[Sca-cooks] What constitutes modern food

Phil Troy / G. Tacitus Adamantius adamantius1 at verizon.net
Sun Jan 24 11:32:50 PST 2010


On Jan 24, 2010, at 1:31 PM, Antonia di Benedetto Calvo wrote:

> Ian Kusz wrote:
>> Actually, I have this idea about sandwiches.
>> 
>> Sops are period (of course).  But what if a cook had a sop that they cooked
>> too long, and it became dry?  You could still eat it, but then you'd have an
>> open-faced sandwich with a sort of mushy "filling" with mixed meat and
>> vegetables.  So, would this kind of open-faced sandwich with a cooked
>> topping be allowed by our period police?  What say you?  I'm thinking,
>> cooking it down to the consistency of, oh, exceedingly lumpy mashed potatoes
>> with pieces of meat and vegetable mixed in.
>>  
> 
> Suddenly, I seem to be stepping into the role of the period police.  What the heck is the *point* of this exercise?  It sounds like ruining a good soup so you can serve squish on toast and pretend it's period?

The other question to be addressed is whether our target audience ate much toasted bread that wasn't sops, and whether this was considered healthy, or even if everybody concerned could chew it.

I mean, the recipes from the sixteenth and seventeenth century that go into detail as to how sops are prepared and slowly moistened, seem to suggest that sops are pretty well puffed up and jellylike by the time they're served.

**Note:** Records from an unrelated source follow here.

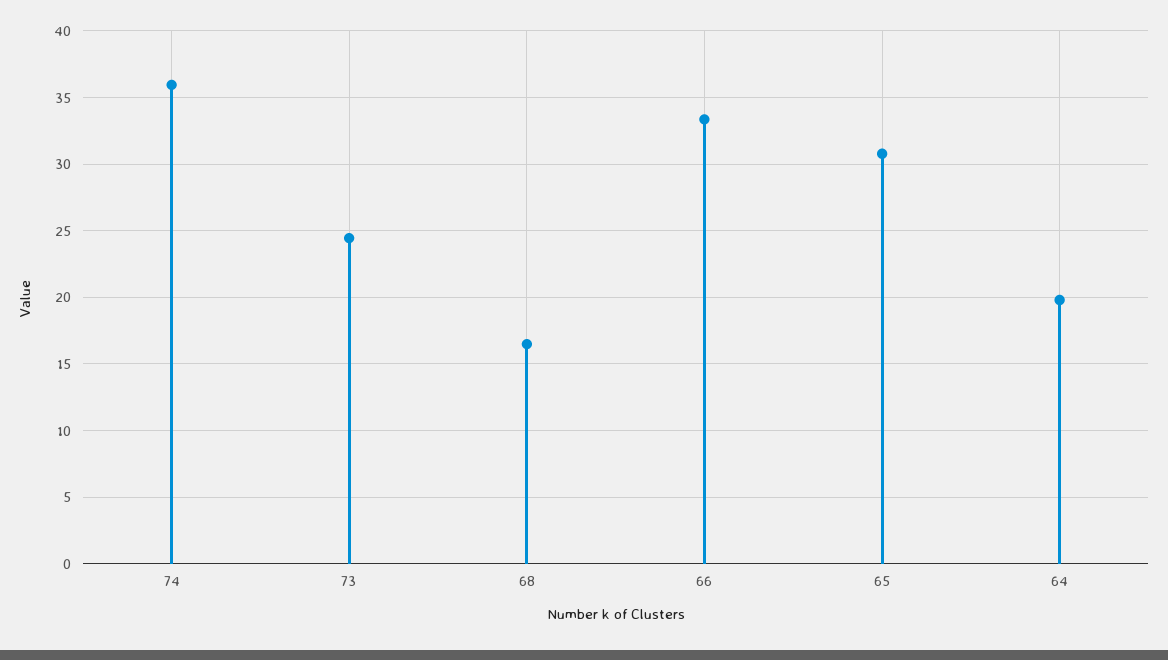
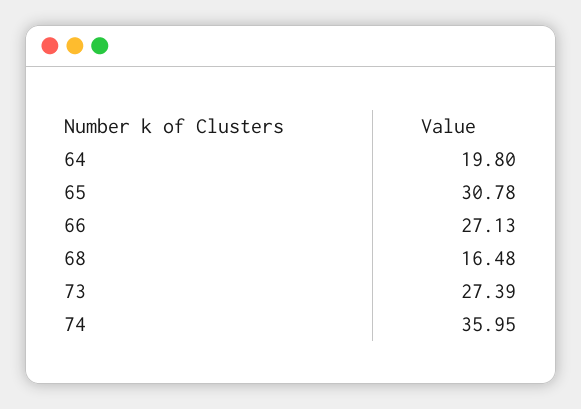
73: 24.5 -> 27.39
66: 33.5 -> 27.13

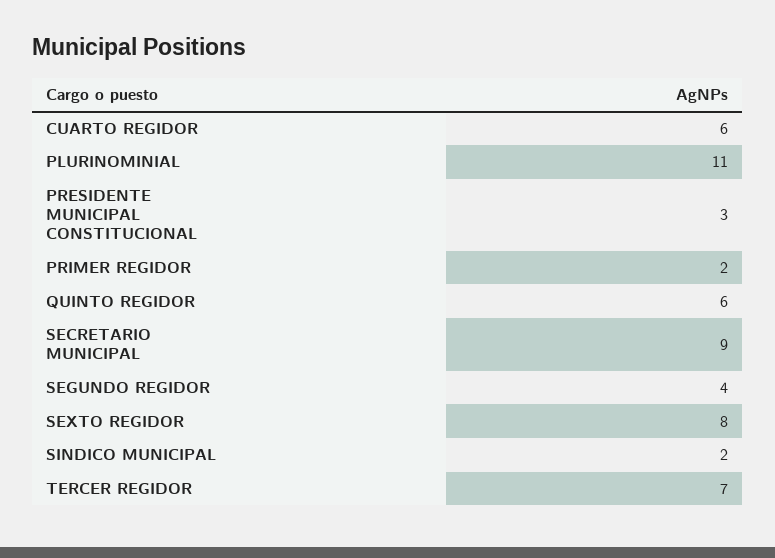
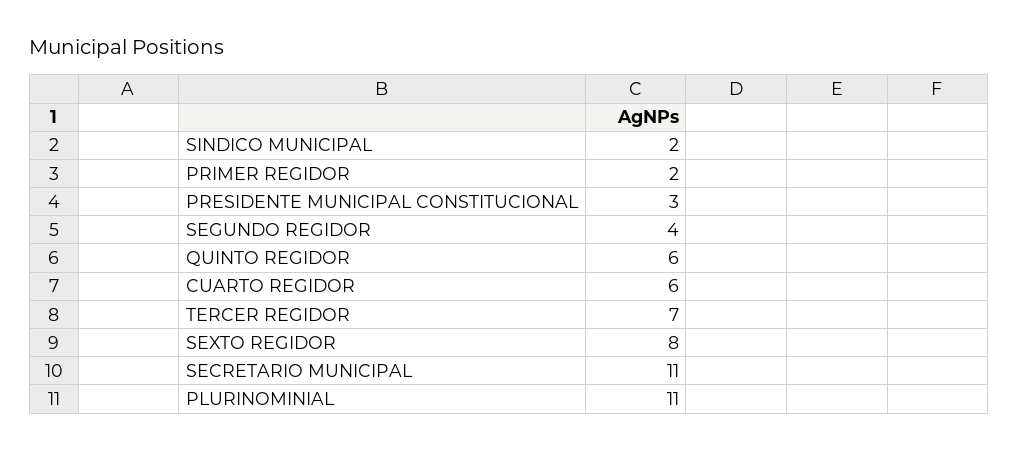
SECRETARIO MUNICIPAL: 9 -> 11

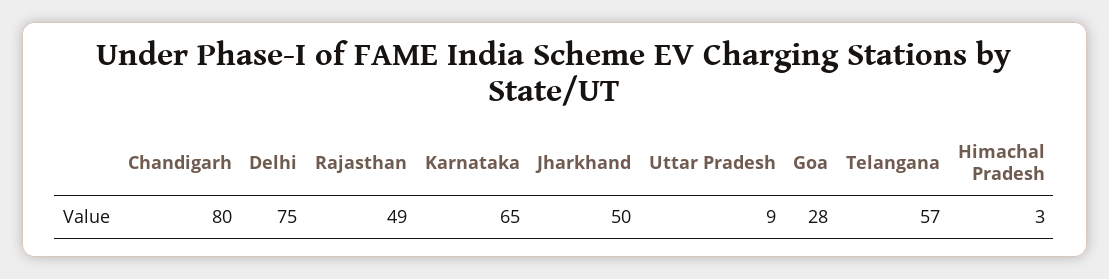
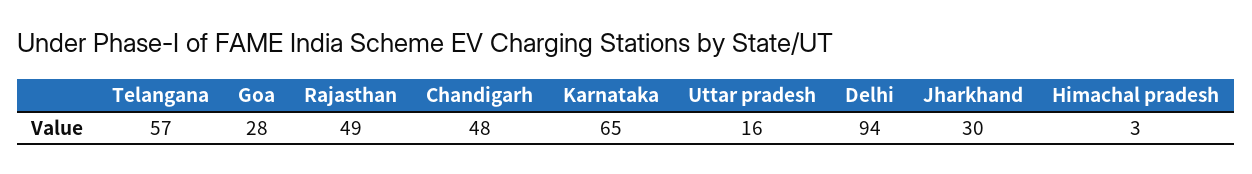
Chandigarh: 80 -> 48
Delhi: 75 -> 94
Jharkhand: 50 -> 30
Uttar Pradesh: 9 -> 16

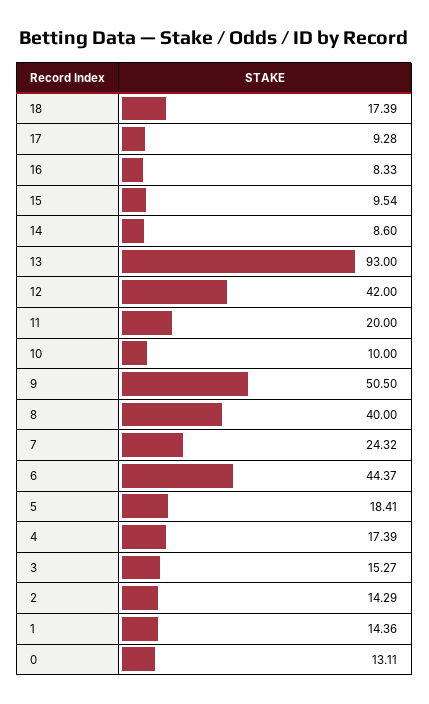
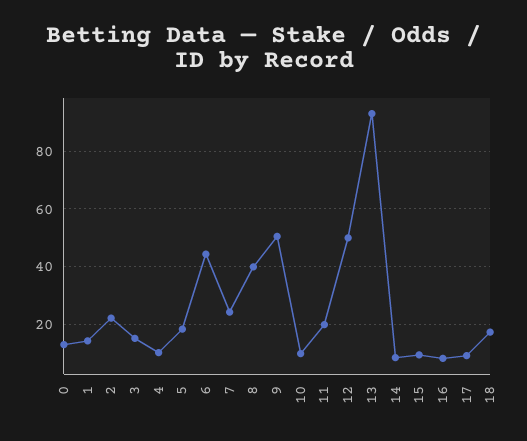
12: 42 -> 50
4: 17.39 -> 10
2: 14.29 -> 22.5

You have to wonder whether this could be accomplished by the kind of over-reduced pottage being spoken of.

Although a kid named Ronald Meinke in the second grade did traumatize me by not only bringing to school a sandwich consisting of Chicken a la King on white, Wonder-style sandwich bread, but by chewing with his mouth open... but I'm mostly over it now; it's only been, what, forty years?

Adamantius






"Most men worry about their own bellies, and other people's souls, when we all ought to worry about our own souls, and other people's bellies."